【Pandas-Cookbook】04:分組、聚集
阿新 • • 發佈:2019-02-12
# -*-coding:utf-8-*-
# by kevinelstri
# 2017.2.16
# ---------------------
# Chapter 4: Find out on which weekday people bike the most with groupby and aggregate
# ---------------------
import pandas as pd
import matplotlib.pyplot as plt
"""
4.1 Adding a 'weekday' column to our dataframe
"""
bikes = pd.read_csv('../data/bikes.csv', sep=';', encoding='latin1', index_col='Date', parse_dates=['Date'],
dayfirst=True)
print bikes.head()
bikes['Berri 1'].plot() # 繪製曲線
# plt.show()
berri_bikes = bikes[['Berri 1']].copy() # 將某一列的資料複製出來,單獨為一列
print berri_bikes[:5]
print berri_bikes.index
print berri_bikes.index.day
print berri_bikes.index.weekday
berri_bikes.loc[:, 'weekday'] = berri_bikes.index.weekday
print berri_bikes[:5]
"""
4.2 Adding up the cyclists by weekday
"""
"""
使用DataFrames中的.groupby()方法進行分組,並計算每一組的數量和
"""
weekday_counts = berri_bikes.groupby('weekday').aggregate(sum)
print weekday_counts
weekday_counts.index = ['Monday', 'Tuesday', 'Wednesday', 'Thursday', 'Friday', 'Saturday', 'Sunday']
print weekday_counts
weekday_counts.plot(kind='bar')
# plt.show()
"""
4.3 Putting it together
"""
"""
所有程式碼彙總
"""
bikes = pd.read_csv('../data/bikes.csv', sep=';', encoding='latin1', index_col='Date', dayfirst=True,
parse_dates=['Date'])
berri_bikes = bikes[['Berri 1']].copy()
berri_bikes.loc[:, 'weekday'] = berri_bikes.index.weekday
weekday_counts = berri_bikes.groupby('weekday').aggregate(sum)

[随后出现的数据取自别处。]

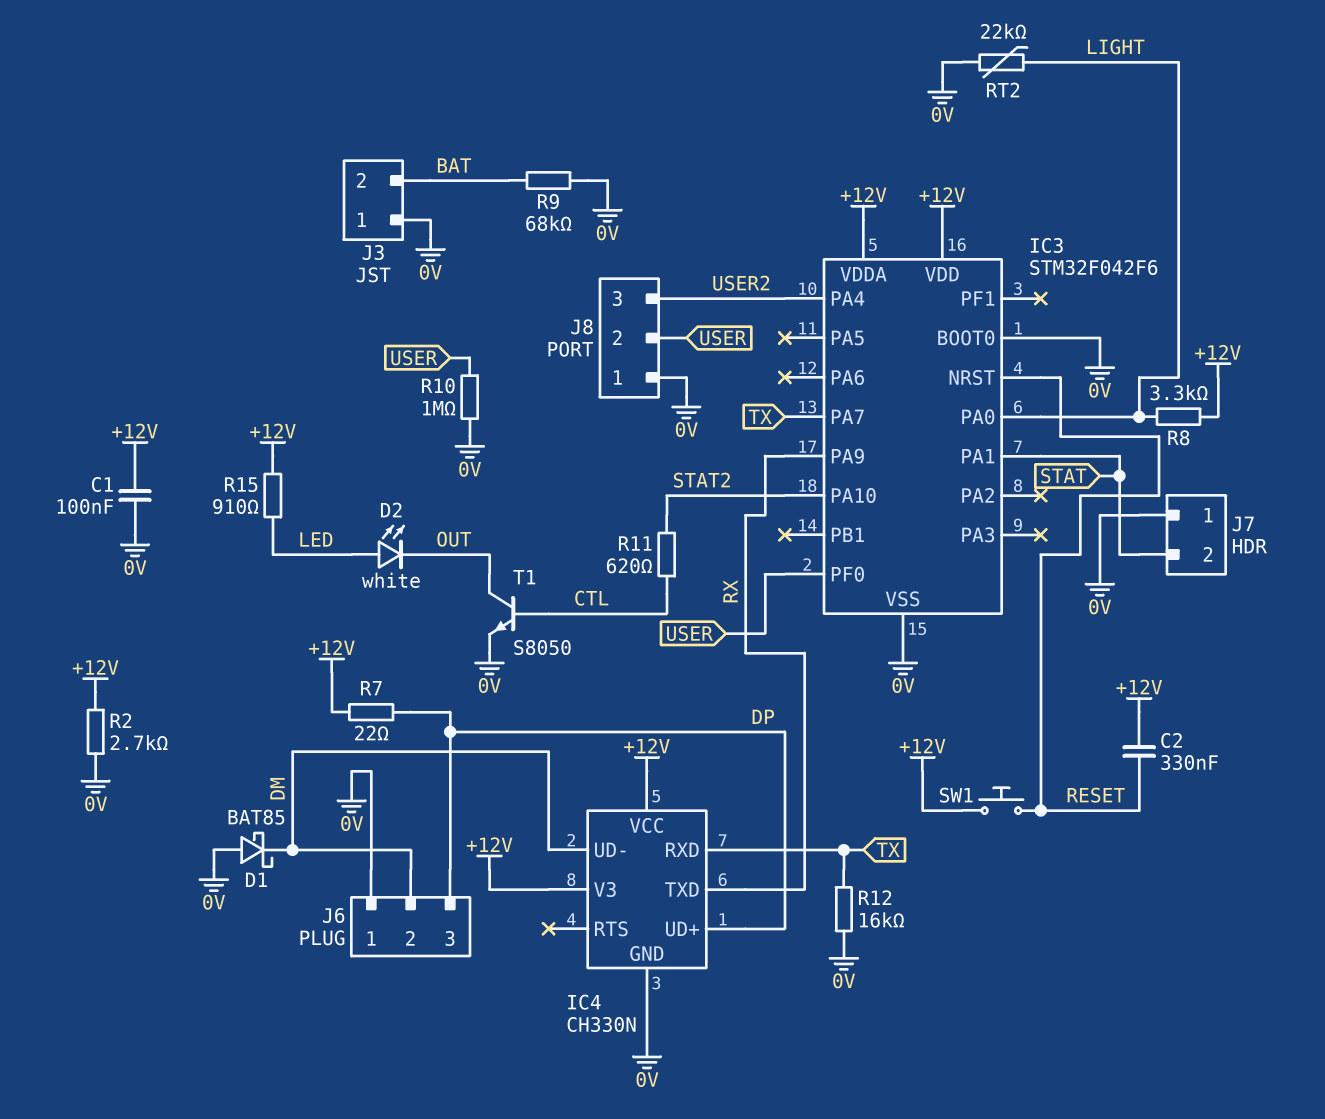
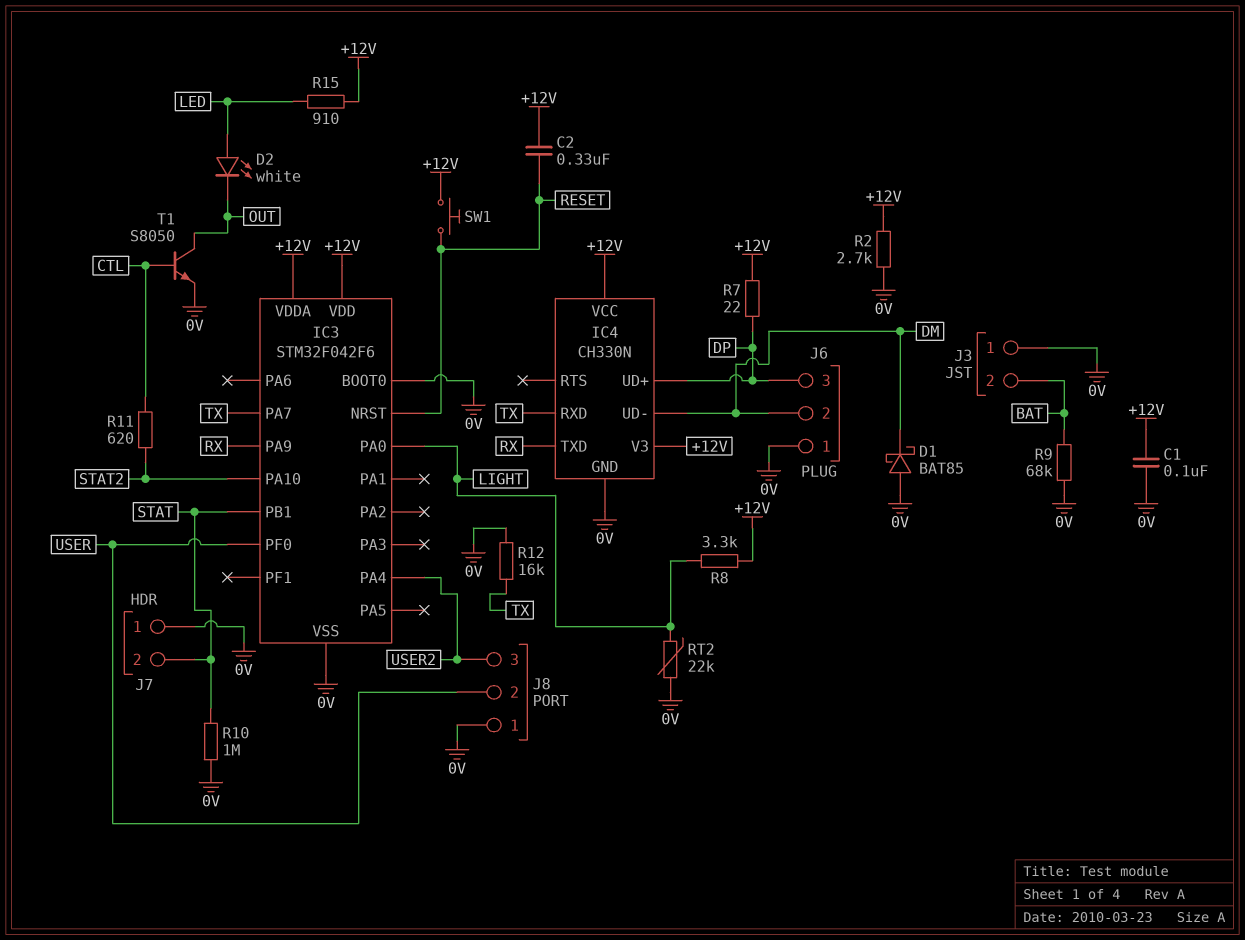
IC3 pin PA1: STAT -> none
IC3 pin PB1: none -> STAT
R10: 1M (0V, USER) -> 1M (0V, STAT)

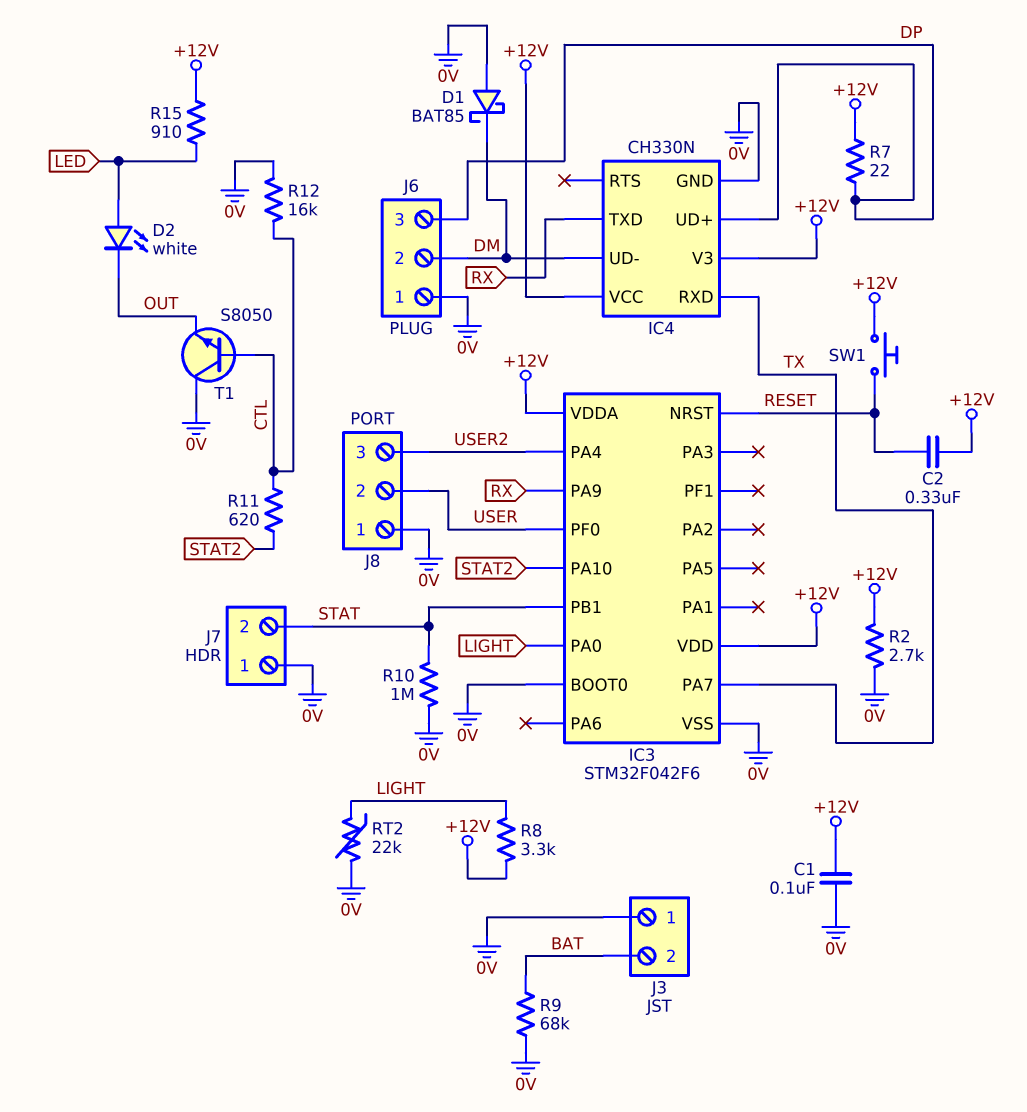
R12: 16k (0V, TX) -> 16k (0V, CTL)
T1: NPN S8050 (B CTL, C OUT, E 0V) -> NPN S8050 (B CTL, C 0V, E OUT)

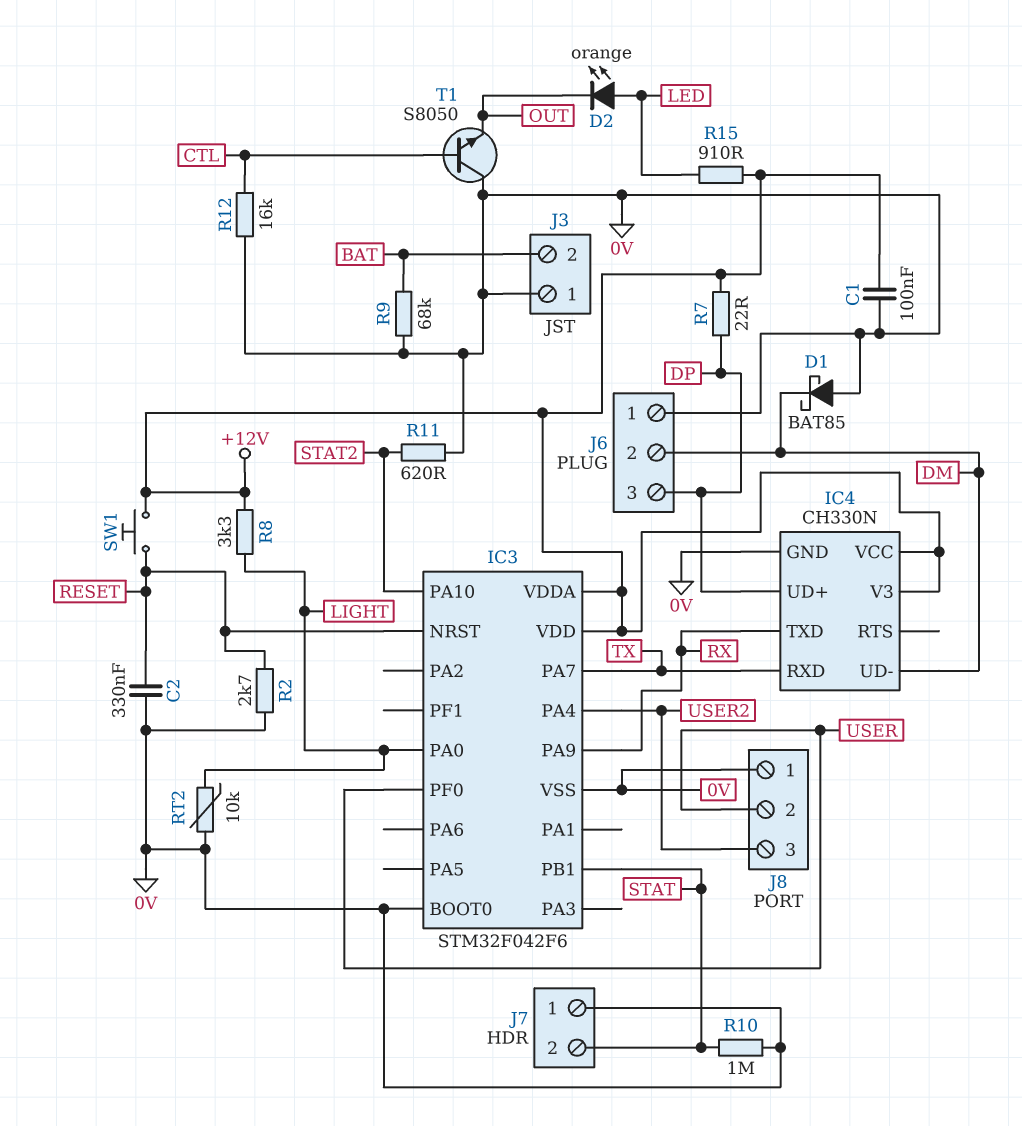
C2: 330nF (+12V, RESET) -> 330nF (0V, RESET)
D2: LED white (A LED, K OUT) -> LED orange (A LED, K OUT)
R2: 2.7k (+12V, 0V) -> 2.7k (0V, RESET)
R11: 620 (CTL, STAT2) -> 620 (0V, STAT2)
RT2: 22k (0V, LIGHT) -> 10k (0V, LIGHT)

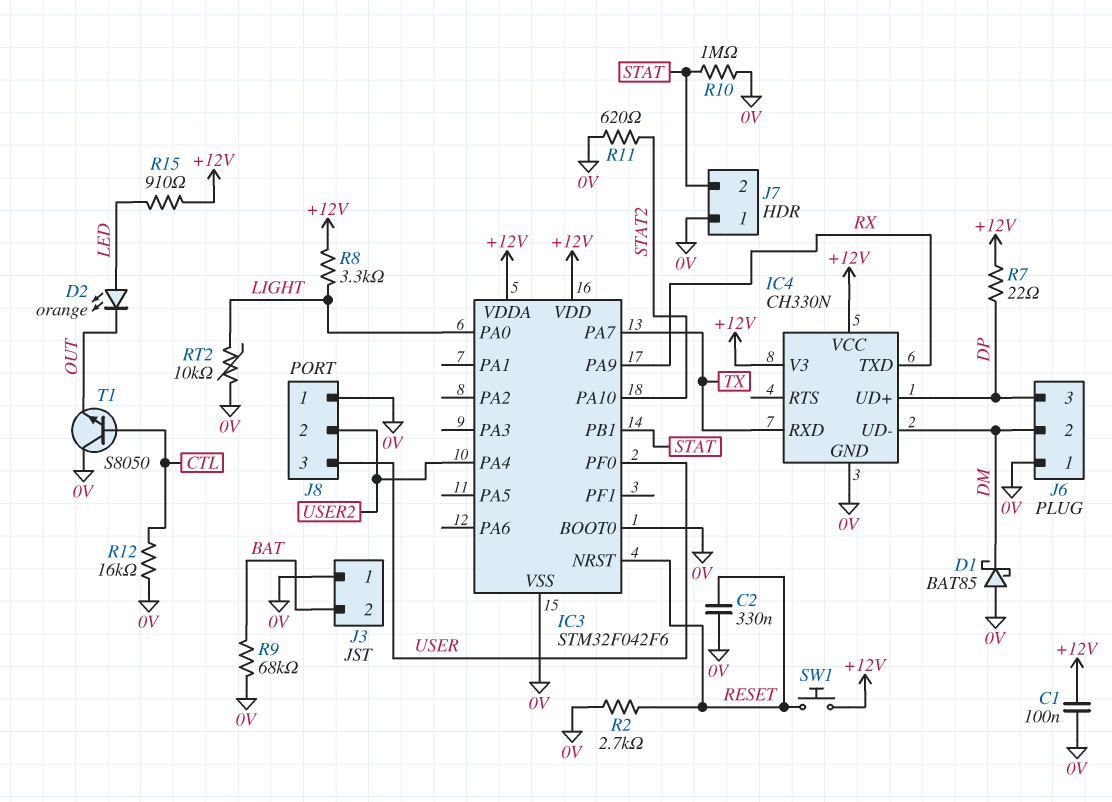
J8 pin 2: USER -> USER2
J8 pin 3: USER2 -> USER

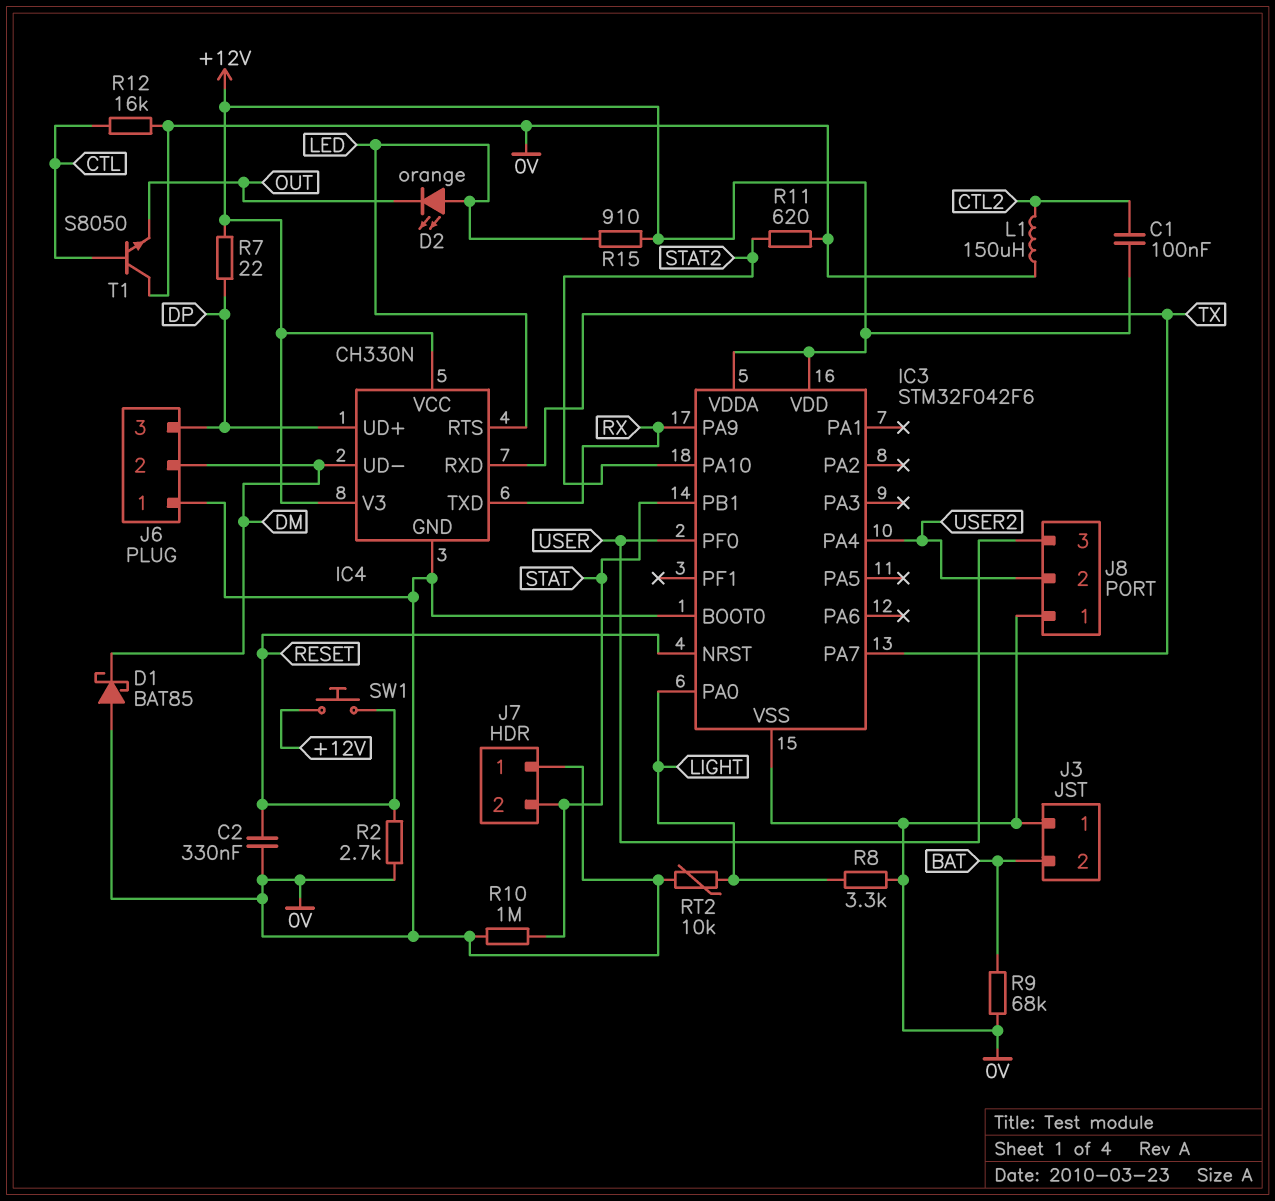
C1: 100nF (+12V, 0V) -> 100nF (+12V, CTL2)
IC4 pin RTS: none -> LED
L1: none -> 150uH (0V, CTL2)
R8: 3.3k (+12V, LIGHT) -> 3.3k (0V, LIGHT)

weekday_counts.index = ['Monday', 'Tuesday', 'Wednesday', 'Thursday', 'Friday', 'Saturday', 'Sunday']
weekday_counts.plot(kind='bar')
plt.show()
"""
分析:
主要是計算時間,分組處理一週時間,將每週對應的數量加到對應的天上
方法:
1、csv資料的讀取
2、列資料的複製
3、將資料按照一週來進行劃分
4、按照一週進行分組處理資料,修改索引
5、直方圖展示
"""